Resolving such intellectual doubts went hand-in-hand with more scripture study, and some prayer. I began to read the rest of the Book of Mormon and the New Testament and I devoured CS Lewis’s Screwtape Letters. Somewhere, things started to go beyond just making sense; they became real to me. As my knowledge expanded, the doctrinal paradigm fit the facts better. A seed grew in my heart.
On July 15, the missionaries, Sister S. and Sister R., asked me whether I would be baptized. I said no. “When is some amount of knowledge enough to make a decision?” I had written in my journal three weeks earlier, in reference to conversion. I didn’t know, but that meant my answer was no. Baptism isn’t something to undertake if unsure.

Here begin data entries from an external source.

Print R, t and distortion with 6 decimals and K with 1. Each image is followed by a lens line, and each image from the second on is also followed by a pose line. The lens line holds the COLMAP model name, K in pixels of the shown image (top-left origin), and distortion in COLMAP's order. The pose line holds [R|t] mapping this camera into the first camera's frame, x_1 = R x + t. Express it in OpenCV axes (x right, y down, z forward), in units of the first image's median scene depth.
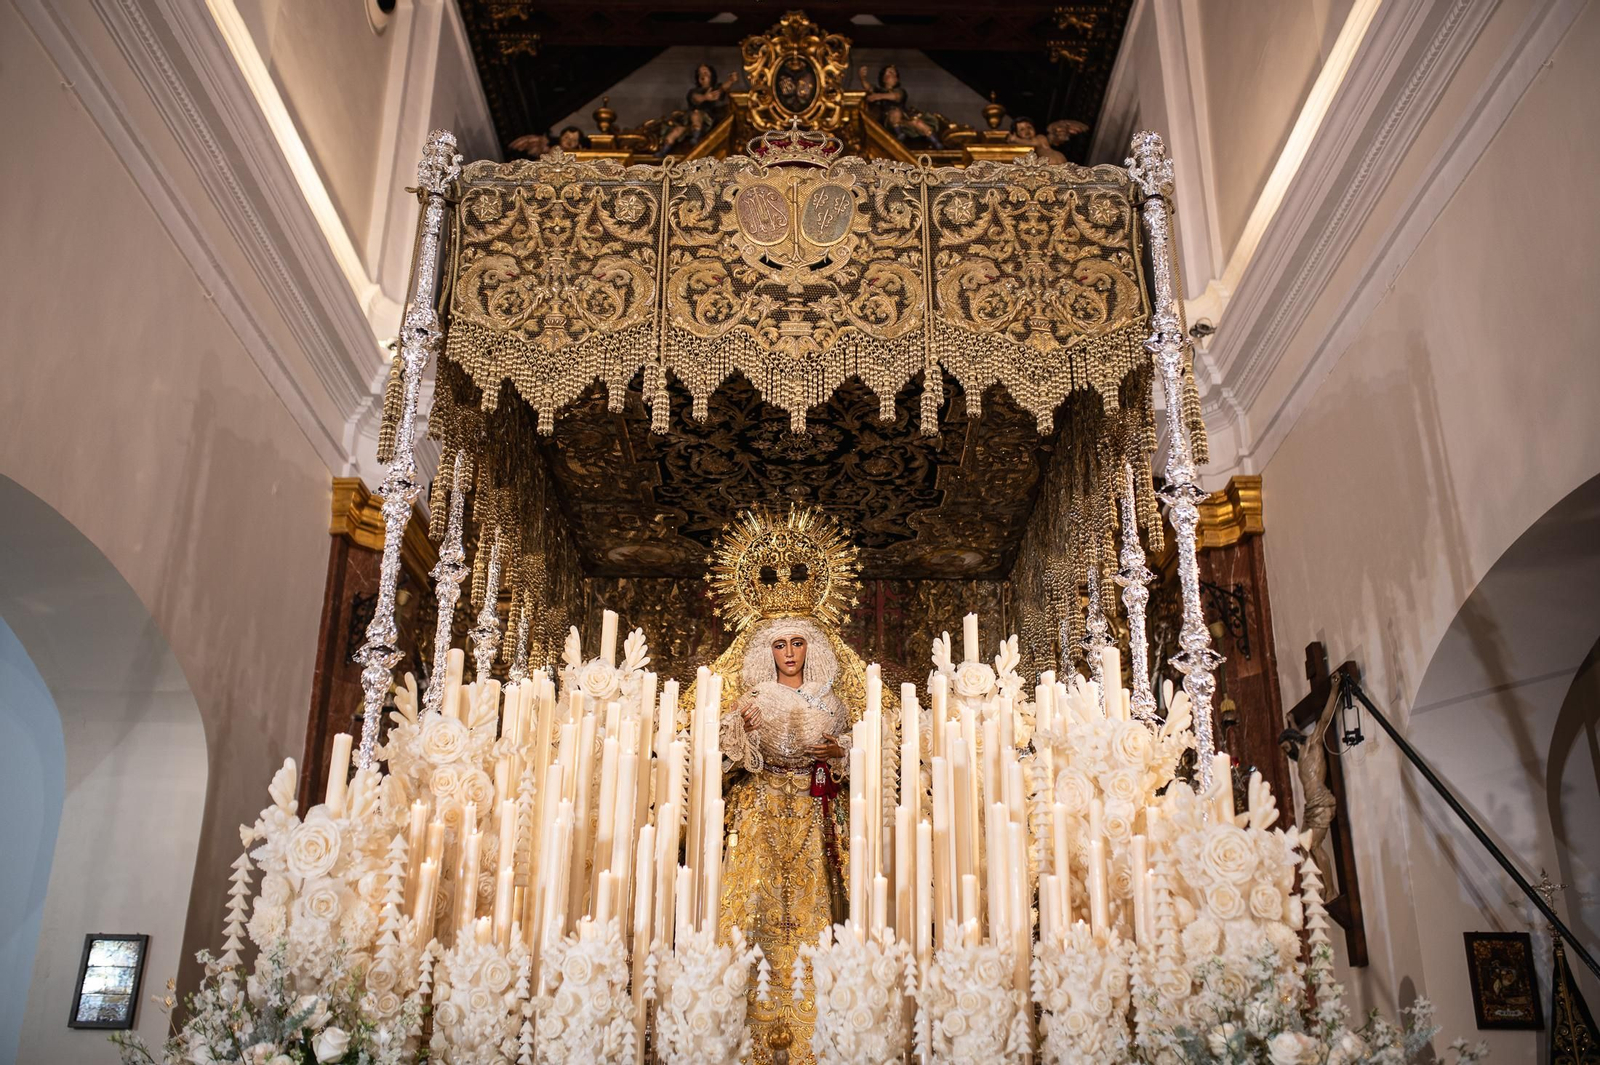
lens RADIAL K [[1532.4, 0, 800.0], [0, 1532.4, 532.5], [0, 0, 1]] dist [-0.064710, 0.087362]
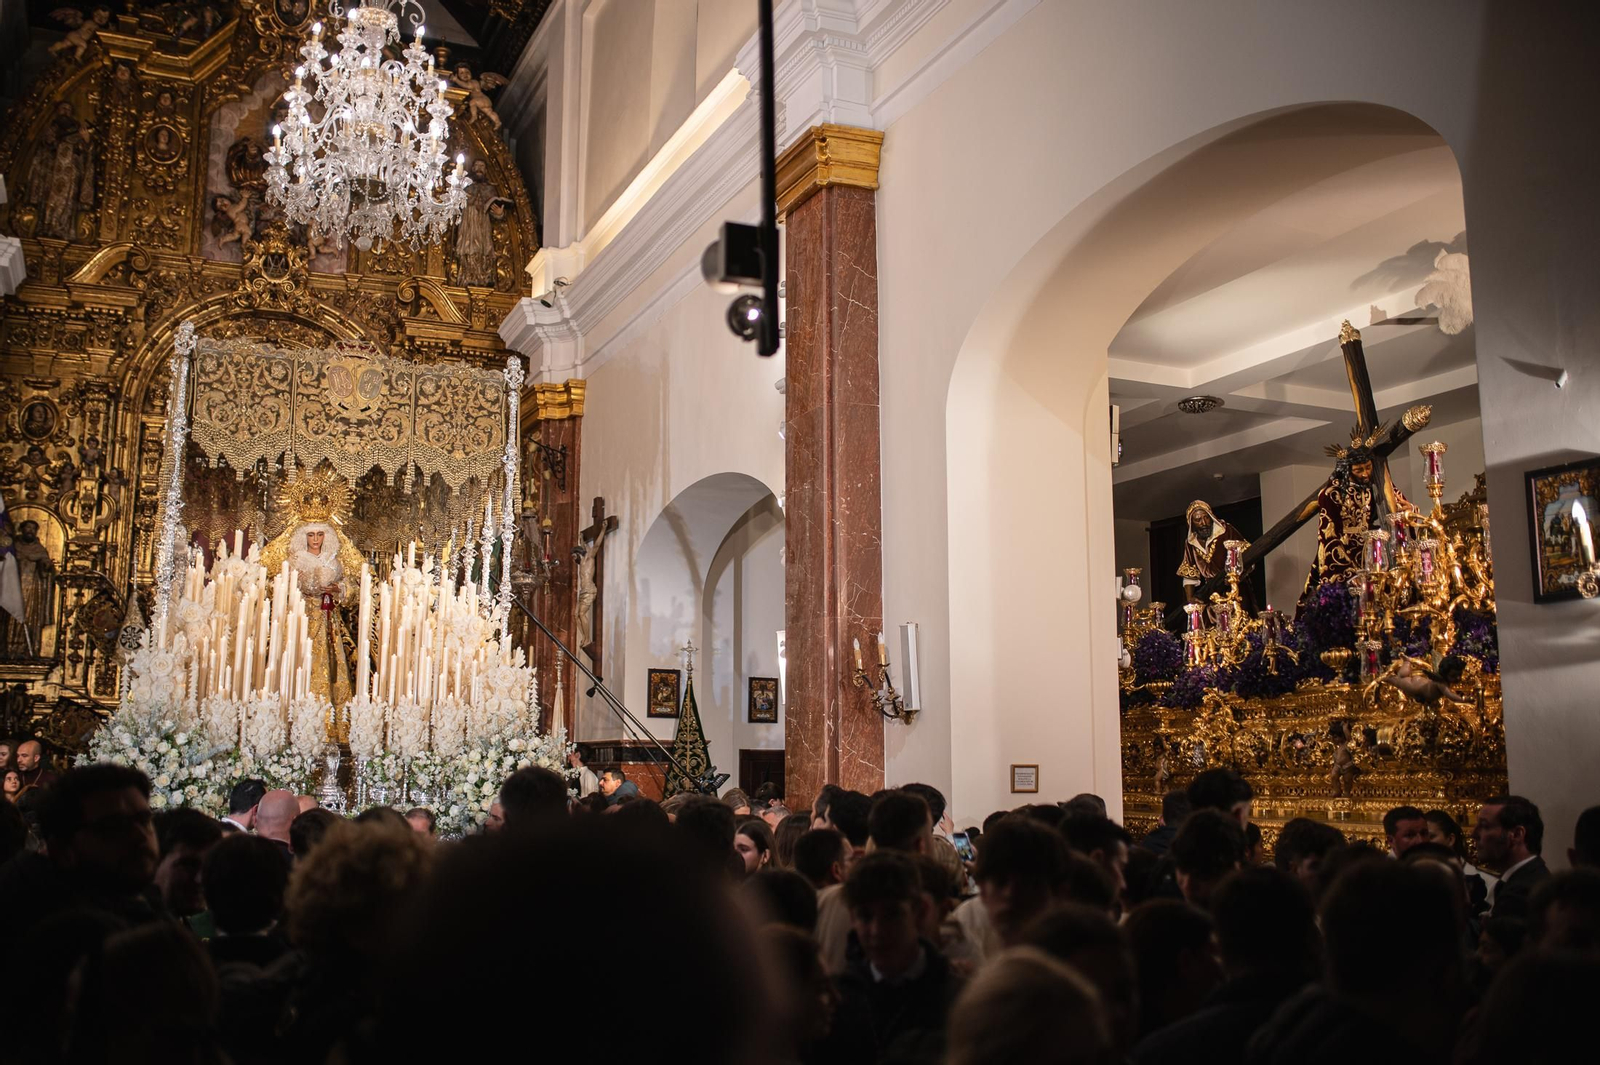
lens RADIAL K [[1532.4, 0, 800.0], [0, 1532.4, 532.5], [0, 0, 1]] dist [-0.064710, 0.087362]
pose [[0.915353, 0.062403, 0.397787, -0.284108], [-0.150908, 0.969077, 0.195233, -0.534261], [-0.373303, -0.238736, 0.896465, -1.316518]]
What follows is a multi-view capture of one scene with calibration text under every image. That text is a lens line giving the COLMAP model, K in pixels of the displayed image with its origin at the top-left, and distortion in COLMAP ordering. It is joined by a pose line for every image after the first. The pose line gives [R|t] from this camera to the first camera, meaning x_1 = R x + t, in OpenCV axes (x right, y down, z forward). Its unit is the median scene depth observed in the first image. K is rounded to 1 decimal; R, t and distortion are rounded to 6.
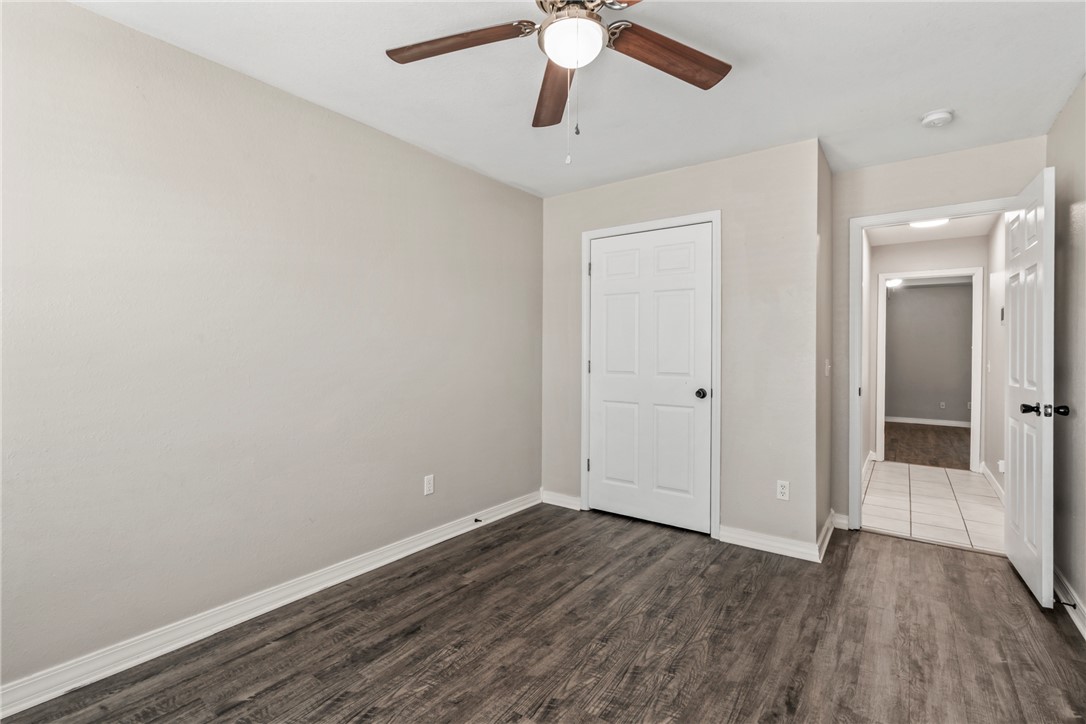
lens RADIAL K [[504.1, 0, 543.7], [0, 504.1, 353.9], [0, 0, 1]] dist [-0.000916, 0.000065]
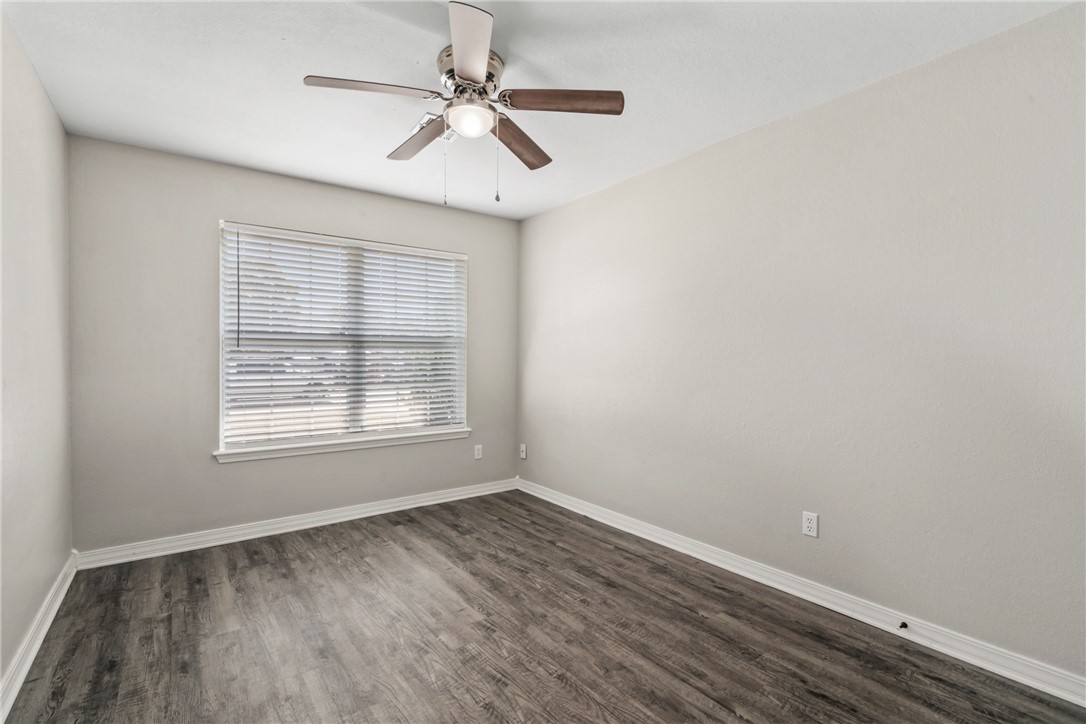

I was learning more, but it only made me more confused. A dog can only run into a forest halfway, as the saying goes: after that, it’s running out. I was nearing the turning point. A couple of Saturdays later, A. invited me over for a movie night, and drove me back. We got to my apartment around midnight. When I walked in the door, it was at least 1 a.m., and probably later. My body was ready to collapse onto the couch, but my mind buzzed with new thoughts and ideas from our discussion. I knelt down on the floor and prayed fervently for an answer. Is the Church true? Should I be baptized? Soon after, I fell asleep.
Like the first time I’d gone to church with my former girlfriend, that Sunday was fast and testimony meeting – open-ended, people just coming up and saying what came into their minds and hearts. As sacrament was being passed, I did something I hadn’t before: I ate of the bread and drank of the water.
Earlier, the Bishop’s counselor had taken the podium to remind us to remember Christ’s atoning sacrifice. I could barely sit still in my seat. After taking the sacrament, I finally knew what I had to do. “Dear Heavenly Father,” I scribbled on a piece of paper. “I thank you for the peace that came over my life when I decided to be baptized just now.”
I squeezed past A. and N., to sit in the front row. My hands were shaking uncontrollably. The last time I had borne my testimony I had said that I hoped but did not know. But now, I told the ward: “I think I know the Gospel is true.” I explained some background, and then, bubbling with a tremendous love towards all around, I concluded with a passage from Matthew I had just read.
“And whosoever doeth the will of God, the same is my mother, and my brother, and my sisters.” I couldn’t stop physically shaking for twenty minutes afterwards.